Work task: Please list every scholar named in the passage on critical data studies below.

Critical data studies is the systematic study of data and its criticisms. The field was named by scholars Craig Dalton and Jim Thatcher. Prior to its naming, significant interest in critical data studies was generated by danah boyd and Kate Crawford, who posed a set of research questions for the critical study of big data and its impacts on society and culture. As its name implies, critical data studies draws heavily on the influence of critical theory which it applies to the study of data. Subsequently, others have worked to further solidify a field called critical data studies. Some of the other key scholars in this discipline include Rob Kitchin and Tracey P. Lauriault. Scholars have attempted to make sense of data through different theoretical frameworks, some of which include analyzing data technically, ethically, politically/economically, temporally/spatially, and philosophically. Some of the key academic journals related to critical data studies include the Journal of Big Data and Big Data and Society.

Data:
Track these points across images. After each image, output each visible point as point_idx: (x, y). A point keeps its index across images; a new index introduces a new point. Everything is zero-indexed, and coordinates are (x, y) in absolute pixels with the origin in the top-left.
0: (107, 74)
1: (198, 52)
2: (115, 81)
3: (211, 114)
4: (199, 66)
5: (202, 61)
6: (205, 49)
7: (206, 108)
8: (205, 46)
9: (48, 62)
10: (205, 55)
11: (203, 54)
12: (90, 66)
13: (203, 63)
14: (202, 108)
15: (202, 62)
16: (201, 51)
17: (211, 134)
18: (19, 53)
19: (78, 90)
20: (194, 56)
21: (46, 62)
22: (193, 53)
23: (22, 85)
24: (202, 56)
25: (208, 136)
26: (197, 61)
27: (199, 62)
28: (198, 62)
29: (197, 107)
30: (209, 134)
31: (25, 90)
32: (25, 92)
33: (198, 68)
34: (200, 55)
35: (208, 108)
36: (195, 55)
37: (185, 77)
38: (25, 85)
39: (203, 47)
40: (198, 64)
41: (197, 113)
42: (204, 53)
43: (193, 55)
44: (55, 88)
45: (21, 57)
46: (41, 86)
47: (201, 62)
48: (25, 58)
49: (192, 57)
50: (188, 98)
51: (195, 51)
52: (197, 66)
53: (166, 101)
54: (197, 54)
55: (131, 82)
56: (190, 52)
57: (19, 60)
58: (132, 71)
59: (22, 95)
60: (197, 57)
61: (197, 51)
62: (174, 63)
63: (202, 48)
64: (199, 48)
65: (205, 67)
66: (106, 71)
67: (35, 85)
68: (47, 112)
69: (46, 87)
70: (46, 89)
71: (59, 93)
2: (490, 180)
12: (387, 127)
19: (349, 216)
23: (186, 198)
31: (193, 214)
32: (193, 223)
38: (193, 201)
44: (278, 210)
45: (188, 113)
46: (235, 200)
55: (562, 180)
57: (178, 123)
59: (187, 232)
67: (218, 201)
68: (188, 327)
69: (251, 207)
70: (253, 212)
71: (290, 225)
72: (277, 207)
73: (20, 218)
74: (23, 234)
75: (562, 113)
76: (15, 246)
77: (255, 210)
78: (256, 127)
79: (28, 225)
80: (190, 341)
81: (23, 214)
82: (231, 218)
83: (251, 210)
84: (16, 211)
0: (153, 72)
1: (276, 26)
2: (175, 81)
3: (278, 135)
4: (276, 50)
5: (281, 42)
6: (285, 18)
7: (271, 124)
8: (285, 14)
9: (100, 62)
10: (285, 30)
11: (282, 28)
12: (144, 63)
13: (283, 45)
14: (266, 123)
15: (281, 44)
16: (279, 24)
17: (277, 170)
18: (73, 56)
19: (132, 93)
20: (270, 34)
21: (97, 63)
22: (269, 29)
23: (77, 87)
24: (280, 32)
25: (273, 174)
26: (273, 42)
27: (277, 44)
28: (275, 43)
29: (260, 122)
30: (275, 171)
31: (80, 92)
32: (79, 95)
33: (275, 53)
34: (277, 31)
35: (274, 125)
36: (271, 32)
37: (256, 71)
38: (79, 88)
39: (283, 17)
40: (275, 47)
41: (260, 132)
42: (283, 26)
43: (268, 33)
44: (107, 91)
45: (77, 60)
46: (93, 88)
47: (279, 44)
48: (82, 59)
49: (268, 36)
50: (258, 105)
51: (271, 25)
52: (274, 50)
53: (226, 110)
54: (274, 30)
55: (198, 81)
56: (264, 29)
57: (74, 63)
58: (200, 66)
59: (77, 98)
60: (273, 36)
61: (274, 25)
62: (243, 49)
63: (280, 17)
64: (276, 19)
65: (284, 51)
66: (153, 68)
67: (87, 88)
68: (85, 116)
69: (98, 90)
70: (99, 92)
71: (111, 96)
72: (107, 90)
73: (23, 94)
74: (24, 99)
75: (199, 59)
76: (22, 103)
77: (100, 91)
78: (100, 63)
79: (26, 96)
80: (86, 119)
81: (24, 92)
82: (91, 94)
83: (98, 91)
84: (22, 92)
...
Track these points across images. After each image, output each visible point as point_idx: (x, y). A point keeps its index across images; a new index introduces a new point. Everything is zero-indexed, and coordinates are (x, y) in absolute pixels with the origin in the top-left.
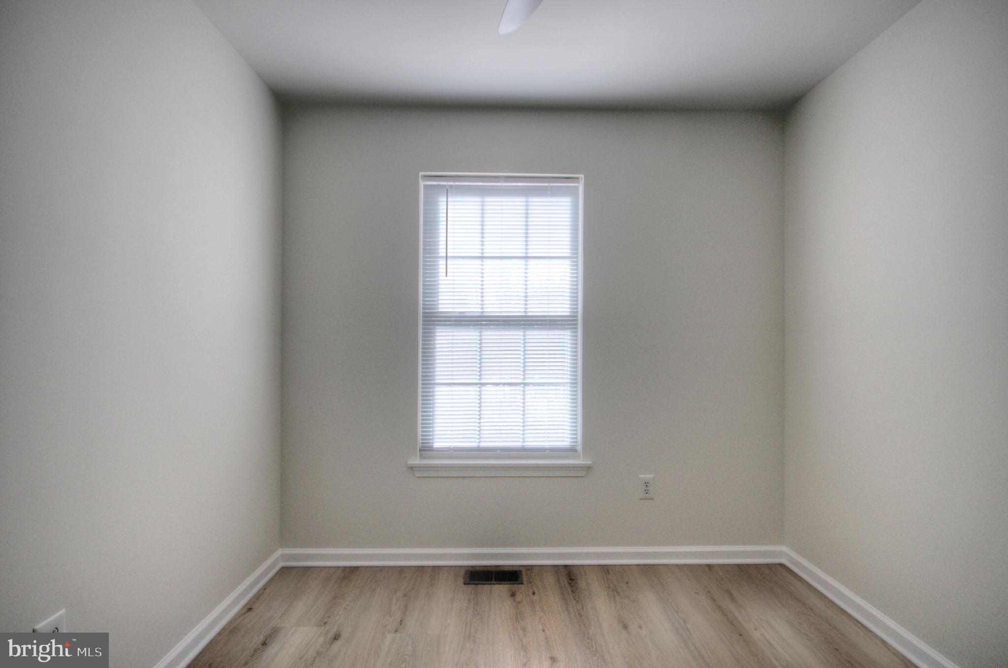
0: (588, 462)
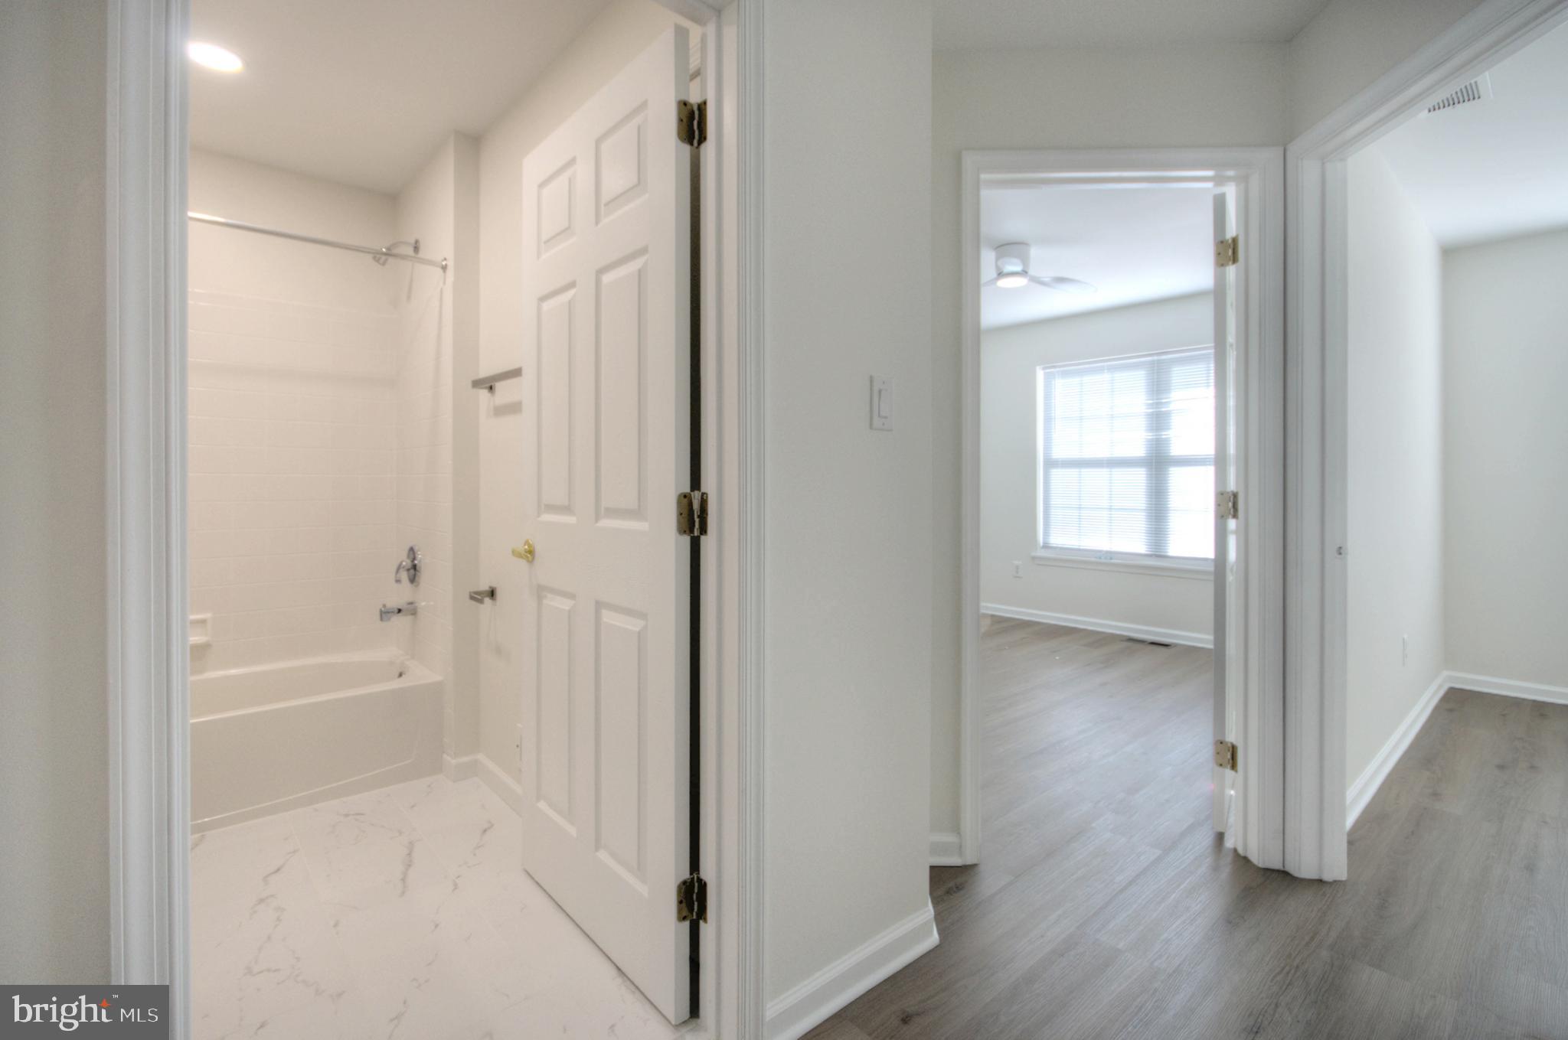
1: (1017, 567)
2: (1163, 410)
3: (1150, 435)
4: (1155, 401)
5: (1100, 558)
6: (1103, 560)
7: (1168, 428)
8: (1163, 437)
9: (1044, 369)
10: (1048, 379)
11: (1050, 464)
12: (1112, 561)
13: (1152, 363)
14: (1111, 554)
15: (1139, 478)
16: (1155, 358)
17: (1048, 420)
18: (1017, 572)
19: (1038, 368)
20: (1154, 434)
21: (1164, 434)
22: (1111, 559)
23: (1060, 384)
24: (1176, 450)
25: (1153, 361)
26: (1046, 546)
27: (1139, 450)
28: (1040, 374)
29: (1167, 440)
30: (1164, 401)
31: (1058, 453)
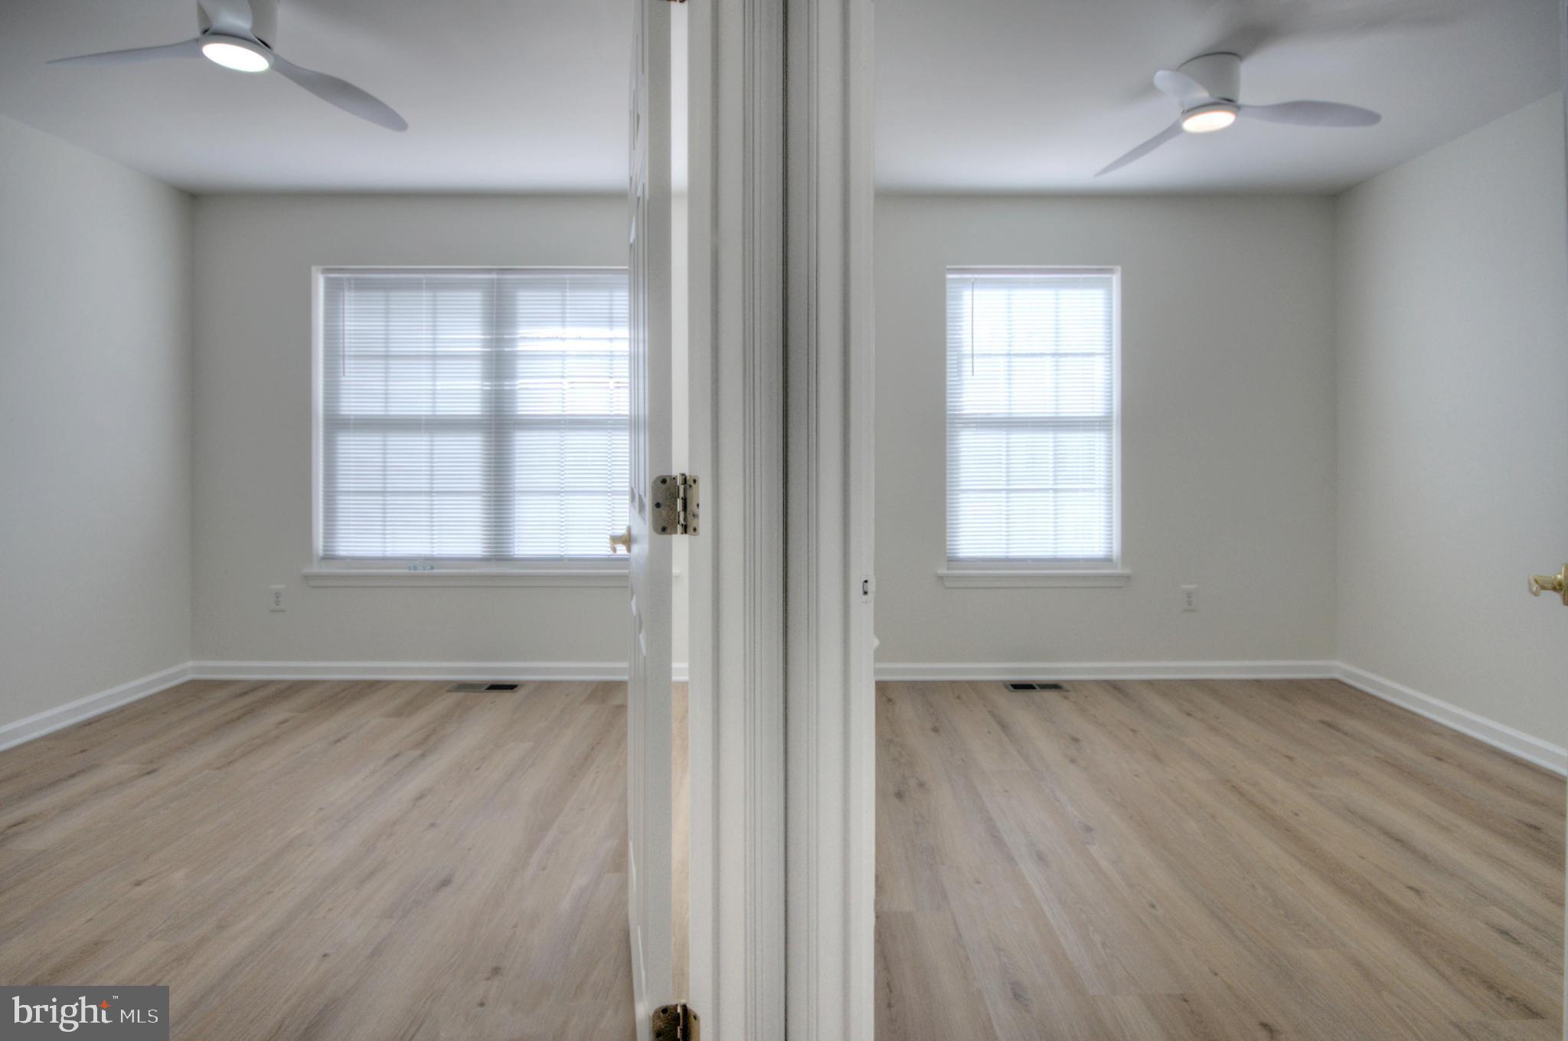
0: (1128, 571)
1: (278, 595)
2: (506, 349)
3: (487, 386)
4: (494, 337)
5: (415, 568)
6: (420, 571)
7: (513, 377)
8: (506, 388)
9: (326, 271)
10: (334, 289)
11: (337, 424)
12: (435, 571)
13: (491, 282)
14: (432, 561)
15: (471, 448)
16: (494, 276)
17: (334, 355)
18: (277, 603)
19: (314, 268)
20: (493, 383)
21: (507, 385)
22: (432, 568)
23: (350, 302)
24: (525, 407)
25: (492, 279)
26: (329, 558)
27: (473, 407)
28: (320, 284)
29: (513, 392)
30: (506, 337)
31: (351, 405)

Output for this exercise: Craig Dalton, Jim Thatcher, danah boyd, Kate Crawford, Rob Kitchin, Tracey P. Lauriault